WHAT YOU HAVE TO DO: What follows is a set of entries; retype all of them exactly.

[Records from a collection]

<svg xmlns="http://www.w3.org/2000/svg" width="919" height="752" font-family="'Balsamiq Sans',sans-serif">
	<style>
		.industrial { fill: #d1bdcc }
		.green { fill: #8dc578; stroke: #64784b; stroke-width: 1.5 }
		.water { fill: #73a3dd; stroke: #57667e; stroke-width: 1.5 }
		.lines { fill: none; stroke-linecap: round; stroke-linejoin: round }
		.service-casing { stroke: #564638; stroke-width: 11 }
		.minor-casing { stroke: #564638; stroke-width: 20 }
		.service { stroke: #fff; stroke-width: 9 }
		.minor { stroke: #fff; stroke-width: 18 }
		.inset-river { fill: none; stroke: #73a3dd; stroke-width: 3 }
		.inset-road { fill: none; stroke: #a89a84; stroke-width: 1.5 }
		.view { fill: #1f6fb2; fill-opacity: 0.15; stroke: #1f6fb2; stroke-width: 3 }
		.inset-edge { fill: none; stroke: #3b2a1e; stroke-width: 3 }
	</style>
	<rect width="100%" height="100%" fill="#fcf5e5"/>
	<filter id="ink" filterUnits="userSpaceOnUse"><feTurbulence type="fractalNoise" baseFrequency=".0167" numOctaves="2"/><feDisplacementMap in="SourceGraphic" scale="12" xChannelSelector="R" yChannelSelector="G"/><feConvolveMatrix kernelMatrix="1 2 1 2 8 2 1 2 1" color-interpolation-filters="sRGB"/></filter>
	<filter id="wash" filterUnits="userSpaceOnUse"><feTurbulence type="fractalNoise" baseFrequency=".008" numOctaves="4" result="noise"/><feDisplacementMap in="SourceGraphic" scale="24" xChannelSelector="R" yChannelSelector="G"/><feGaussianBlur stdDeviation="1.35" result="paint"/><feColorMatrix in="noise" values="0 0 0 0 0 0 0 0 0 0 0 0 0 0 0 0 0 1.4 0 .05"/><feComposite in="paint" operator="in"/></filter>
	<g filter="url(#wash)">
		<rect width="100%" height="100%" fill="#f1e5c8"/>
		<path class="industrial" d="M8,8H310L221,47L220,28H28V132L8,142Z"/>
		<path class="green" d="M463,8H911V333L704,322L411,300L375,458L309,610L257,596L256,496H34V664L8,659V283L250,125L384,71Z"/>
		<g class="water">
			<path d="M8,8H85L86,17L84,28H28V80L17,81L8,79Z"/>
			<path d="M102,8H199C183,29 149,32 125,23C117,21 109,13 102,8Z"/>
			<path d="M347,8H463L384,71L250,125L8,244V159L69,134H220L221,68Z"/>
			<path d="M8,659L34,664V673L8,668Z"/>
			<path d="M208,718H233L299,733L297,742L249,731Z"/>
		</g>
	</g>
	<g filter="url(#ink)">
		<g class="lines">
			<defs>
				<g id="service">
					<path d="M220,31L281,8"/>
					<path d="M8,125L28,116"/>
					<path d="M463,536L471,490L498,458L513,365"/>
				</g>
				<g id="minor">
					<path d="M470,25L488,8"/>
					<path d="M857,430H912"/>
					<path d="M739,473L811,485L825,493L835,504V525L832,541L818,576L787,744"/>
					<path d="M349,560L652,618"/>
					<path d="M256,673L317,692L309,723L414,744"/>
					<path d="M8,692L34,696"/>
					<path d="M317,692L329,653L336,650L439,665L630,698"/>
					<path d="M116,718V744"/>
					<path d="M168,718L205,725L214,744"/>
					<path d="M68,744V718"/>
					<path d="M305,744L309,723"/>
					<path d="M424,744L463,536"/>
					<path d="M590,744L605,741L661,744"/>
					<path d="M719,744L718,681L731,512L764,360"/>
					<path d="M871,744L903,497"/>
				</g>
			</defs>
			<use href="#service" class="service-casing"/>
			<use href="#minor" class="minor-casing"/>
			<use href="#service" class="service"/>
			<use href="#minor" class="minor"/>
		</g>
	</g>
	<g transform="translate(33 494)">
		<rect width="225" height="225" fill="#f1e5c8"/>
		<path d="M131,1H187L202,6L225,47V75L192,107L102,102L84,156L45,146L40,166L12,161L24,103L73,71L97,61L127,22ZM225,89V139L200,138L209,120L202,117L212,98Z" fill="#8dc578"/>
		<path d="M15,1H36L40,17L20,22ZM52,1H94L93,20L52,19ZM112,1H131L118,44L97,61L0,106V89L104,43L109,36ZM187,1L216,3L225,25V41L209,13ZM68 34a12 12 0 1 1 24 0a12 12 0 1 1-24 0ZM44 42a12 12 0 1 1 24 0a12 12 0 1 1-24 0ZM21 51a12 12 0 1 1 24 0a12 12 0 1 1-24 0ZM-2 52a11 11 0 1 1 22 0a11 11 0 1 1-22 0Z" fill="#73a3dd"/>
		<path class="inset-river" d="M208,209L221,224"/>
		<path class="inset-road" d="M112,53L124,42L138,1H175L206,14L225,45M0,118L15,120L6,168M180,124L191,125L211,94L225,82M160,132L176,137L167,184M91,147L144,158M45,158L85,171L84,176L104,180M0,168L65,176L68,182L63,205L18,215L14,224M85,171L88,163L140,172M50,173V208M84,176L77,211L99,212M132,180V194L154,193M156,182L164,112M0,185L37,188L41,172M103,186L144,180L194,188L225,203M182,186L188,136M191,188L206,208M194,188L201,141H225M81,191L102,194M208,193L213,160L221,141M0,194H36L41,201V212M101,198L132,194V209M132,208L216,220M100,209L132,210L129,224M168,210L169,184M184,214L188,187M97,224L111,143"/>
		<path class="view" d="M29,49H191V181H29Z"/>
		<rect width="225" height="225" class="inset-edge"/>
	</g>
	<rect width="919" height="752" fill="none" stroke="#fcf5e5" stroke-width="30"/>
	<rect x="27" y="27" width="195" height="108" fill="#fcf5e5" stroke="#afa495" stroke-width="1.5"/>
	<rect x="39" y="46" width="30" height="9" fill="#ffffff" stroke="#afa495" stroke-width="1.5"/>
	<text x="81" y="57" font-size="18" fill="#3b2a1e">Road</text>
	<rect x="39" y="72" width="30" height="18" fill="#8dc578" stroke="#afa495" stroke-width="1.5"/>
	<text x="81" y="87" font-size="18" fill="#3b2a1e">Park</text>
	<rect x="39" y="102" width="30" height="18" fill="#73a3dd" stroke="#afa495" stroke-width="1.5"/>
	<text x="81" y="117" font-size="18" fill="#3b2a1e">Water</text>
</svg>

RESULT FOR THIS EXERCISE:
<svg xmlns="http://www.w3.org/2000/svg" width="919" height="752" font-family="'Balsamiq Sans',sans-serif">
	<style>
		.industrial { fill: #d1bdcc }
		.green { fill: #8dc578; stroke: #64784b; stroke-width: 1.5 }
		.water { fill: #73a3dd; stroke: #57667e; stroke-width: 1.5 }
		.lines { fill: none; stroke-linecap: round; stroke-linejoin: round }
		.service-casing { stroke: #564638; stroke-width: 11 }
		.minor-casing { stroke: #564638; stroke-width: 20 }
		.service { stroke: #fff; stroke-width: 9 }
		.minor { stroke: #fff; stroke-width: 18 }
		.inset-river { fill: none; stroke: #73a3dd; stroke-width: 3 }
		.inset-road { fill: none; stroke: #a89a84; stroke-width: 1.5 }
		.view { fill: #1f6fb2; fill-opacity: 0.15; stroke: #1f6fb2; stroke-width: 3 }
		.inset-edge { fill: none; stroke: #3b2a1e; stroke-width: 3 }
	</style>
	<rect width="100%" height="100%" fill="#fcf5e5"/>
	<filter id="ink" filterUnits="userSpaceOnUse"><feTurbulence type="fractalNoise" baseFrequency=".0167" numOctaves="2"/><feDisplacementMap in="SourceGraphic" scale="12" xChannelSelector="R" yChannelSelector="G"/><feConvolveMatrix kernelMatrix="1 2 1 2 8 2 1 2 1" color-interpolation-filters="sRGB"/></filter>
	<filter id="wash" filterUnits="userSpaceOnUse"><feTurbulence type="fractalNoise" baseFrequency=".008" numOctaves="4" result="noise"/><feDisplacementMap in="SourceGraphic" scale="24" xChannelSelector="R" yChannelSelector="G"/><feGaussianBlur stdDeviation="1.35" result="paint"/><feColorMatrix in="noise" values="0 0 0 0 0 0 0 0 0 0 0 0 0 0 0 0 0 1.4 0 .05"/><feComposite in="paint" operator="in"/></filter>
	<g filter="url(#wash)">
		<rect width="100%" height="100%" fill="#f1e5c8"/>
		<path class="industrial" d="M8,8H310L221,47L220,28H28V132L8,142Z"/>
		<path class="green" d="M463,8H911V333L704,322L411,300L375,458L309,610L257,596L256,496H34V664L8,659V283L250,125L384,71Z"/>
		<g class="water">
			<path d="M8,8H85L86,17L84,28H28V80L17,81L8,79Z"/>
			<path d="M102,8H199C183,29 149,32 125,23C117,21 109,13 102,8Z"/>
			<path d="M347,8H463L384,71L250,125L8,244V159L69,134H220L221,68Z"/>
			<path d="M8,659L34,664V673L8,668Z"/>
			<path d="M208,718H233L299,733L297,742L249,731Z"/>
		</g>
	</g>
	<g filter="url(#ink)">
		<g class="lines">
			<defs>
				<g id="service">
					<path d="M220,31L281,8"/>
					<path d="M8,125L28,116"/>
					<path d="M463,536L471,490L498,458L513,365"/>
				</g>
				<g id="minor">
					<path d="M470,25L488,8"/>
					<path d="M857,430H912"/>
					<path d="M739,473L811,485L825,493L835,504V525L832,541L818,576L787,744"/>
					<path d="M349,560L652,618"/>
					<path d="M256,673L317,692L309,723L414,744"/>
					<path d="M8,692L34,696"/>
					<path d="M317,692L329,653L336,650L439,665L630,698"/>
					<path d="M116,718V744"/>
					<path d="M168,718L205,725L214,744"/>
					<path d="M68,744V718"/>
					<path d="M305,744L309,723"/>
					<path d="M424,744L463,536"/>
					<path d="M590,744L605,741L661,744"/>
					<path d="M719,744L718,681L731,512L764,360"/>
					<path d="M871,744L903,497"/>
				</g>
			</defs>
			<use href="#service" class="service-casing"/>
			<use href="#minor" class="minor-casing"/>
			<use href="#service" class="service"/>
			<use href="#minor" class="minor"/>
		</g>
	</g>
	<g transform="translate(33 494)">
		<rect width="225" height="225" fill="#f1e5c8"/>
		<path d="M131,1H187L202,6L225,47V75L192,107L102,102L84,156L45,146L40,166L12,161L24,103L73,71L97,61L127,22ZM225,89V139L200,138L209,120L202,117L212,98Z" fill="#8dc578"/>
		<path d="M15,1H36L40,17L20,22ZM52,1H94L93,20L52,19ZM112,1H131L118,44L97,61L0,106V89L104,43L109,36ZM187,1L216,3L225,25V41L209,13ZM68 34a12 12 0 1 1 24 0a12 12 0 1 1-24 0ZM44 42a12 12 0 1 1 24 0a12 12 0 1 1-24 0ZM21 51a12 12 0 1 1 24 0a12 12 0 1 1-24 0ZM-2 52a11 11 0 1 1 22 0a11 11 0 1 1-22 0Z" fill="#73a3dd"/>
		<path class="inset-river" d="M208,209L221,224"/>
		<path class="inset-road" d="M112,53L124,42L138,1H175L206,14L225,45M0,118L15,120L6,168M180,124L191,125L211,94L225,82M160,132L176,137L167,184M91,147L144,158M45,158L85,171L84,176L104,180M0,168L65,176L68,182L63,205L18,215L14,224M85,171L88,163L140,172M50,173V208M84,176L77,211L99,212M132,180V194L154,193M156,182L164,112M0,185L37,188L41,172M103,186L144,180L194,188L225,203M182,186L188,136M191,188L206,208M194,188L201,141H225M81,191L102,194M208,193L213,160L221,141M0,194H36L41,201V212M101,198L132,194V209M132,208L216,220M100,209L132,210L129,224M168,210L169,184M184,214L188,187M97,224L111,143"/>
		<path class="view" d="M29,49H191V181H29Z"/>
		<rect width="225" height="225" class="inset-edge"/>
	</g>
	<rect width="919" height="752" fill="none" stroke="#fcf5e5" stroke-width="30"/>
	<rect x="27" y="27" width="195" height="108" fill="#fcf5e5" stroke="#afa495" stroke-width="1.5"/>
	<rect x="39" y="46" width="30" height="9" fill="#ffffff" stroke="#afa495" stroke-width="1.5"/>
	<text x="81" y="57" font-size="18" fill="#3b2a1e">Road</text>
	<rect x="39" y="72" width="30" height="18" fill="#8dc578" stroke="#afa495" stroke-width="1.5"/>
	<text x="81" y="87" font-size="18" fill="#3b2a1e">Park</text>
	<rect x="39" y="102" width="30" height="18" fill="#73a3dd" stroke="#afa495" stroke-width="1.5"/>
	<text x="81" y="117" font-size="18" fill="#3b2a1e">Water</text>
</svg>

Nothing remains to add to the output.